OS: Ubuntu 20.04.5 LTS
GPU: A100 x8
Python 3.9.16
Transformers 4.31.0
Accelerate 0.20.3

gfgkmn commented 8 months ago

I encountered the same issue, and after some debugging, I began to suspect that it might be caused by the hybrid-engine or perhaps due to switching between eval() and train() modes too frequently—although I'm not entirely sure why.

Here is my temporary solution:

For main.py

         for step, (batch_prompt, batch_unsupervised) in enumerate(
                 zip(prompt_train_dataloader, unsupervised_train_dataloader)):

@@ -491,12 +492,13 @@ def main():
                 prompts = prompts[:, length - args.max_prompt_seq_len:]
                 raise ValueError("Prompt length is too long")

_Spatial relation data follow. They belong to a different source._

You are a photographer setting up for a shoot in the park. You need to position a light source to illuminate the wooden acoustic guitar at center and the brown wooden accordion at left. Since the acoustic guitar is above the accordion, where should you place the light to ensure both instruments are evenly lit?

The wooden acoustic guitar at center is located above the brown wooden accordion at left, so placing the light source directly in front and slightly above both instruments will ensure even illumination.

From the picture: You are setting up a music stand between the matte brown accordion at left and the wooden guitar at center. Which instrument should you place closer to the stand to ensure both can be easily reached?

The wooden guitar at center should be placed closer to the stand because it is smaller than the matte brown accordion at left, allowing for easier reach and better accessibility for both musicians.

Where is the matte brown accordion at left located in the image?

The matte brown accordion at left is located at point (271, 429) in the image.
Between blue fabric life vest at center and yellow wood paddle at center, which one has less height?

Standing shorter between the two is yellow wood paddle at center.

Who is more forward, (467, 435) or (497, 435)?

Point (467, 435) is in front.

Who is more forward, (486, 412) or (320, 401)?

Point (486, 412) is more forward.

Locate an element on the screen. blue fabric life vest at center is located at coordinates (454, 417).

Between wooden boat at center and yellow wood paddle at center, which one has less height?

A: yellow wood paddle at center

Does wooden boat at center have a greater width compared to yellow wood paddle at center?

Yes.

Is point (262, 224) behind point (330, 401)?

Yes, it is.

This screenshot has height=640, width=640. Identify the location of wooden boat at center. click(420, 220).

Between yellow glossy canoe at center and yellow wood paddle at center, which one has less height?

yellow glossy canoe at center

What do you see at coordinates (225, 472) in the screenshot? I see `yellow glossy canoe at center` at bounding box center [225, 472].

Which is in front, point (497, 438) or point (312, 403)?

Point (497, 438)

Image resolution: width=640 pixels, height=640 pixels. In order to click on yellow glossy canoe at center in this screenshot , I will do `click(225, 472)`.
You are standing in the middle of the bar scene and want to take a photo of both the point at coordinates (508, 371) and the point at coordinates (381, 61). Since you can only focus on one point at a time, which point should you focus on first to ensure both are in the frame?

-            # alreay assert prompt.shape = base_prompt.shape
+            # alreay assert prompt.shape = reward_prompt.shape

+            trainer.should_switch_mode('eval')
             out = trainer.generate_experience(batch_prompt['prompt'],
                                               batch_prompt['prompt_att_mask'],
-                                              batch_prompt['base_prompt'],
-                                              batch_prompt['base_prompt_att_mask'],
+                                              batch_prompt['reward_prompt'],
+                                              batch_prompt['reward_prompt_att_mask'],
                                               step)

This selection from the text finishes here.